▸ **Work required**
Keep every line in which "textbf" occurs and drop the rest of the data.
:: Exercise materials
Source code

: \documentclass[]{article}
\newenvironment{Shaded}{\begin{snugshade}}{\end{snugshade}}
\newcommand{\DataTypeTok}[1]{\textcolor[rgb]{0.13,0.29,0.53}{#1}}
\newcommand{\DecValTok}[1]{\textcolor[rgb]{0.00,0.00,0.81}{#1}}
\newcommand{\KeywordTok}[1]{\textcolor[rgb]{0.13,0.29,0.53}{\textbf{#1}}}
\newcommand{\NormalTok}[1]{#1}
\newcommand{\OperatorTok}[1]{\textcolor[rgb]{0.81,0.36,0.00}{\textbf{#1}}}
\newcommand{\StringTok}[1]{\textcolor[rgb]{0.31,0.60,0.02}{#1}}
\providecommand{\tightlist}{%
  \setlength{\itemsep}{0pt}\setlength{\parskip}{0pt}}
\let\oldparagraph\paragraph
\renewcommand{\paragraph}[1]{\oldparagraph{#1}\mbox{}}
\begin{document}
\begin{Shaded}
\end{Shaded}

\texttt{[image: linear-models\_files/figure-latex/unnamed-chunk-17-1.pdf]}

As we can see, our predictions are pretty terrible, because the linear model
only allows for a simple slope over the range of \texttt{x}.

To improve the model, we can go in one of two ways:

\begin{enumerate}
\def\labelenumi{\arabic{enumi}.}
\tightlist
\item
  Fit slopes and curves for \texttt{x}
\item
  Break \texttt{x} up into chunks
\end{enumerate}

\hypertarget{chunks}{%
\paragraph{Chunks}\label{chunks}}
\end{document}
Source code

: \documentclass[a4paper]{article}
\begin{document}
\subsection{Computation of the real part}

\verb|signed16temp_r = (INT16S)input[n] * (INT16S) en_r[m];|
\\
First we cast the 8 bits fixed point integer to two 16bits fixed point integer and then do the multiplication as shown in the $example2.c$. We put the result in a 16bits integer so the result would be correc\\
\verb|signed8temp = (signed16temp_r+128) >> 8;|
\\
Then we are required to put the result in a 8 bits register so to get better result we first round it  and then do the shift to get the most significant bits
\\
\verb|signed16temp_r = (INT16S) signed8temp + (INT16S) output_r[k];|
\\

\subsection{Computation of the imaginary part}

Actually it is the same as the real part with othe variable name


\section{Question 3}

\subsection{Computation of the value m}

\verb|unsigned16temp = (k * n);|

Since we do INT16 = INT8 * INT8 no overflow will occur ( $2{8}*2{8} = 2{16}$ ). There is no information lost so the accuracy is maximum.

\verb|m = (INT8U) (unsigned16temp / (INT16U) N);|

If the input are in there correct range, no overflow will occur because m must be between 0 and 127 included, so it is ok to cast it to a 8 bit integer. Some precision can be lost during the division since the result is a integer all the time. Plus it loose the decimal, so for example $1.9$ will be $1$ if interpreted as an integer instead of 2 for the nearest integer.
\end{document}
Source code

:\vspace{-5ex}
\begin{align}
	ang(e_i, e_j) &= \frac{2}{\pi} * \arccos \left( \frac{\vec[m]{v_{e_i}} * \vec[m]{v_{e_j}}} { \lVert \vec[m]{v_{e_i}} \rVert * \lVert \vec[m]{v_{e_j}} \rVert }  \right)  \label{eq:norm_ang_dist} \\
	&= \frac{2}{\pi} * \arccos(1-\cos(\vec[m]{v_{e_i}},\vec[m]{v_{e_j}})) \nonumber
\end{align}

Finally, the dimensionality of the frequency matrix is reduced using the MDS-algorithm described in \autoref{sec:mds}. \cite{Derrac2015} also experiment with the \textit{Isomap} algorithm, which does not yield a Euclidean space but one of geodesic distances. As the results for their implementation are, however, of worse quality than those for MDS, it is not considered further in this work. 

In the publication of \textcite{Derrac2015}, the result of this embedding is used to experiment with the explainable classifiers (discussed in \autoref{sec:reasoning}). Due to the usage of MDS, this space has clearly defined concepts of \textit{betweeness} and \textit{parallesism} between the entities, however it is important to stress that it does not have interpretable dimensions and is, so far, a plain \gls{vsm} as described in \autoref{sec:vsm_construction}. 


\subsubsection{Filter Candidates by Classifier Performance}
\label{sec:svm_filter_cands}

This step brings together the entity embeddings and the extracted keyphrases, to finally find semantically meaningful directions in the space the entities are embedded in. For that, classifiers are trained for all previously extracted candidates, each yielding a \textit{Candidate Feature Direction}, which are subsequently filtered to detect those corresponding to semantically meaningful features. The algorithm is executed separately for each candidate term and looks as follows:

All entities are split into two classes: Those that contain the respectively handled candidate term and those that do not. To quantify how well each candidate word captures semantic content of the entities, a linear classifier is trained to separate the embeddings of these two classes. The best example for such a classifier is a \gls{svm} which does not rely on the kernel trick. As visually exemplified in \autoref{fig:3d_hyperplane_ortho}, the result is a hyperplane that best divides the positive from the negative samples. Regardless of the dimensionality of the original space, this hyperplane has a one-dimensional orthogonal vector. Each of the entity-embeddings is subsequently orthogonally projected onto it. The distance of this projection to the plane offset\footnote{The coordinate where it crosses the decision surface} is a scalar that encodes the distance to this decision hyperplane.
::::
▸ **Answer area**
\newcommand{\KeywordTok}[1]{\textcolor[rgb]{0.13,0.29,0.53}{\textbf{#1}}}
\newcommand{\OperatorTok}[1]{\textcolor[rgb]{0.81,0.36,0.00}{\textbf{#1}}}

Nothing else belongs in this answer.